> _WHAT YOU ARE ASKED TO DO_: Search the data below for the string "gris" and copy all lines where it shows up.

> _MATERIAL SUPPLIED_:
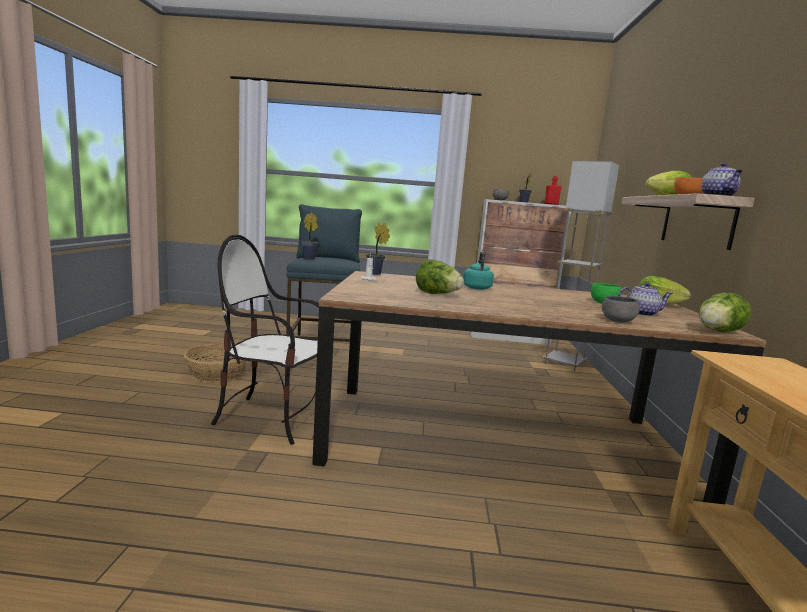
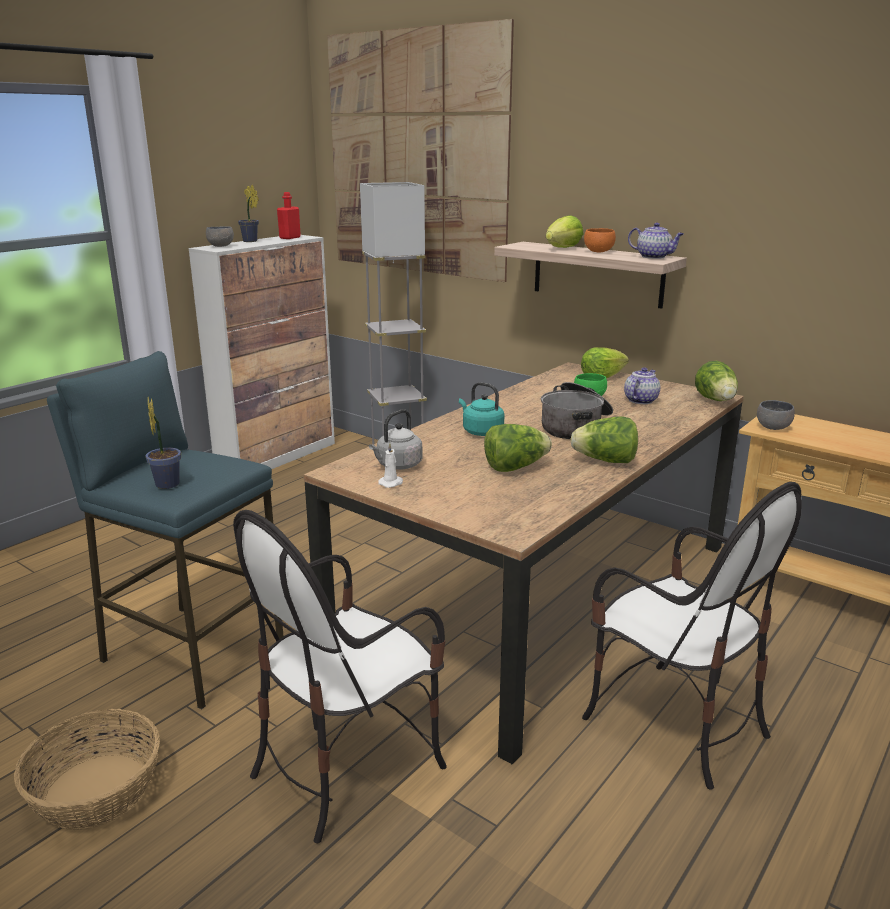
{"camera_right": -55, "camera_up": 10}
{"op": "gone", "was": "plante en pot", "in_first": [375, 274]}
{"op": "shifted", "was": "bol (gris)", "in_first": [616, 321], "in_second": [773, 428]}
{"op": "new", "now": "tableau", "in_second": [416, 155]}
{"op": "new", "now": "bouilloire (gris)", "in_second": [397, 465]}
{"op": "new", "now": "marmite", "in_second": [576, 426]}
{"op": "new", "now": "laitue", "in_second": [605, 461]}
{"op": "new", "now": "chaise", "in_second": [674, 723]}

> _ANSWER BELOW_:
{"op": "shifted", "was": "bol (gris)", "in_first": [616, 321], "in_second": [773, 428]}
{"op": "new", "now": "bouilloire (gris)", "in_second": [397, 465]}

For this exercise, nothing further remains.